Endlich einmal selbst der Wolf sein!
Das Salzburger Spielzeug Museum entführt in die Welt der Märchen.
SALZBURG. Schließlich darf jeder einmal zum bösen Wolf werden und sich dabei fotografieren lassen. So endet die neue Ausstellung im Salzburger Spielzeug Museum anders als die meisten Märchen. In diesen wird das Böse am Ende besiegt, umgebracht oder in Gutes verwandelt.
Um Klassiker der Märchen vorzustellen, ist im ersten Stock des Bürgerspitals ein Märchenwald mit kleinen Häusern aufgebaut – ideal für Kinder, wenngleich darauf geachtet wurde, dass auch Erwachsene hineinschlüpfen können. Doch versichert Direktorin Karin Rachbauer-Lehenauer: „Kinder haben bei uns Vorrang!“Und die Ko-Kuratorin Katharina Ulbing konzediert: „Omas und Opas, die’s im Kreuz haben, werden ein Problem kriegen.“
Gleichermaßen problemlos für Jung und Alt lässt sich allerdings die „Prinzessin auf der Erbse“erleben: Auf einer Sitzbank, die als Hörstation dient, liegt unter vier Schichten von Polstern eine erbsengroße Holzkugel. Wer spürt die? Deutlicher wird das beim Testsitz für „Prinzessin auf dem Kürbis“; dafür hat Heinz Janisch vor rund vier Jahren die Version Hans Christian Andersens zum Vorbild genommen – mit dem Unterschied, dass diese Prinzessin nicht zimperlich ist.
Auch wenn allerlei Geschichten neu erfunden würden, „Märchen gehen nicht weg“, sagt Karin Rachbauer-Lehenauer. Diese hätten eine „schöne, archaische Struktur“. Die Geschichten seien Hunderte oder Tausende Jahre alt, die Gebrüder Grimm hätten nur verschriftlicht, was bis dahin mündlich überliefert worden sei. Üblicherweise beginne es mit einem Helden, der nicht begünstigt sei. Der bekomme eine Aufgabe, bei deren Erfüllung Widersacher wie Helfer aufträten – beide könnten magische Wesen sein. Am Ende werde das Böse getötet oder ins Gute transformiert.

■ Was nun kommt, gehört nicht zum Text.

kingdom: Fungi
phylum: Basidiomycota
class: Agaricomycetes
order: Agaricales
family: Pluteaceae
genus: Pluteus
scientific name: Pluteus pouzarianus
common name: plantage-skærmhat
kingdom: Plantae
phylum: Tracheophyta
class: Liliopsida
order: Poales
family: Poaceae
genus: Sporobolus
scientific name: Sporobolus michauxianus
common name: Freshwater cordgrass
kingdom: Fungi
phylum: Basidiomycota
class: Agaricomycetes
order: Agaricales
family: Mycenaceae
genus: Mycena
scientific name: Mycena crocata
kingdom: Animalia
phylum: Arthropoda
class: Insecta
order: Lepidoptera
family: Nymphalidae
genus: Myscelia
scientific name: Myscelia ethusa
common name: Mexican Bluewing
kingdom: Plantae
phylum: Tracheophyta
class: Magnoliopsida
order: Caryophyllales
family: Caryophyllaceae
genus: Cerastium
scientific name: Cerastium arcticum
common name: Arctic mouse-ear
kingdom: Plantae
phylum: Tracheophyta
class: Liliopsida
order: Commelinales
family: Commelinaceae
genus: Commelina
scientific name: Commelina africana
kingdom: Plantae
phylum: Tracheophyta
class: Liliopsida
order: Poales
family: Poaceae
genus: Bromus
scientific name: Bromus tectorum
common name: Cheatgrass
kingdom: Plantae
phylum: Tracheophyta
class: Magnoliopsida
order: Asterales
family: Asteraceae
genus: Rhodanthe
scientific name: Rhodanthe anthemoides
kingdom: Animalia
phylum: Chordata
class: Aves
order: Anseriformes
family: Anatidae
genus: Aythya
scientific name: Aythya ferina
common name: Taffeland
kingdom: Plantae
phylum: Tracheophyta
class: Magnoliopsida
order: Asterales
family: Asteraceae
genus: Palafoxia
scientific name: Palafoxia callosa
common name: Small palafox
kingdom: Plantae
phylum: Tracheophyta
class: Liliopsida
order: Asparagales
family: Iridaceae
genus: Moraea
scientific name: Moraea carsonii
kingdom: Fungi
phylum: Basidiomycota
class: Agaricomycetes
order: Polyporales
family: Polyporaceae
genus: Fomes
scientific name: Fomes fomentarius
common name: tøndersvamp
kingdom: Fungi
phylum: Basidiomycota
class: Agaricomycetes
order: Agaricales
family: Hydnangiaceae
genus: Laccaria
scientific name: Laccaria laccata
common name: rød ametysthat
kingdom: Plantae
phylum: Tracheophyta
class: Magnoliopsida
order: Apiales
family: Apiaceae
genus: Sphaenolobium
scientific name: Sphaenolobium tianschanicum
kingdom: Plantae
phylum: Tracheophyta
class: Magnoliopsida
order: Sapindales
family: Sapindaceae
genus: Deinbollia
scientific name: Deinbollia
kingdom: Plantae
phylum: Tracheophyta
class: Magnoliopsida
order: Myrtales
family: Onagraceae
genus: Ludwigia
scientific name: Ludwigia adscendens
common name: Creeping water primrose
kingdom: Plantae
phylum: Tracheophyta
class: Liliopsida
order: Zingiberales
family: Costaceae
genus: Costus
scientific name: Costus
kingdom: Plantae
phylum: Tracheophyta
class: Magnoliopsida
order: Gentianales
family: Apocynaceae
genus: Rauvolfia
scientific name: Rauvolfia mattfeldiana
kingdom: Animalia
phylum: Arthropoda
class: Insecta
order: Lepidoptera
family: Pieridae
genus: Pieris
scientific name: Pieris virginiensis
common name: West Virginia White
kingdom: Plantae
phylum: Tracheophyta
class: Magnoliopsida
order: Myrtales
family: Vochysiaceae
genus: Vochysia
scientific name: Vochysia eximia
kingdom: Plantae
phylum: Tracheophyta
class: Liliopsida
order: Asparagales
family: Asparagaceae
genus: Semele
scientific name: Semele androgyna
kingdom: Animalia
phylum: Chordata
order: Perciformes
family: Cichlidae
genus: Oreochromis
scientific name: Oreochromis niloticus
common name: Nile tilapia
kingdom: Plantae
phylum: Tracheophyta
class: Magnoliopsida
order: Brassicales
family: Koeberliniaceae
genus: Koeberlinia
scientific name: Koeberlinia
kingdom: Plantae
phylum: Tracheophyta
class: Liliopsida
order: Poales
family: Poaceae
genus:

Auch mit gleicher Struktur werden Märchen immer wieder anders erzählt – heute etwa weniger grausam als früher. Früher habe in „Schneewittchen“die böse Königin am Ende auf brennenden Schwertern tanzen müssen, so ende die Geschichte heutzutage nur mit einer schönen Hochzeit, sagt Karin Rachbauer-Lehenauer. Aus „Hänsel und Gretel“sei die böse Mutter verschwunden, die aus Gram ihre Kinder in den Wald schicke; heutzutage sei die Mutter oft schwer krank.
Verändert hat sich auch das Frauenbild – etwa weg von der zimperlichen Prinzessin. Im Spielzeug Museum wird von der „Tapferen Schneiderin“erzählt. Und bei Tomi Ungerer düst das Rotkäppchen auf einem Motorroller durch den Wald, fährt dabei den Wolf an, bringt das verletzte Tier zur Großmutter und pflegt es dort so liebevoll, dass der Wolf zahm wird.
Besucher dürfen schauen, hören, tasten, spielen, auch mithelfen – für Schneewittchen Linsen und Erbsen sortieren oder für Aladin etwas auf dem fliegenden Teppich balancieren. Bevor es zur Fotostation geht, liegen Märchenbücher zum Schmökern bereit. Übrigens: Wer gut erhaltene Kinderbücher der Bibliothek des Spielzeug Museums schenken mag, kann per E-Mail unter spielzeug@salzburgmuseum.at Kontakt aufnehmen.
Ausstellung: „Es war einmal – Märchenwelten“, Spielzeug Museum Salzburg, bis 7. Oktober 2018.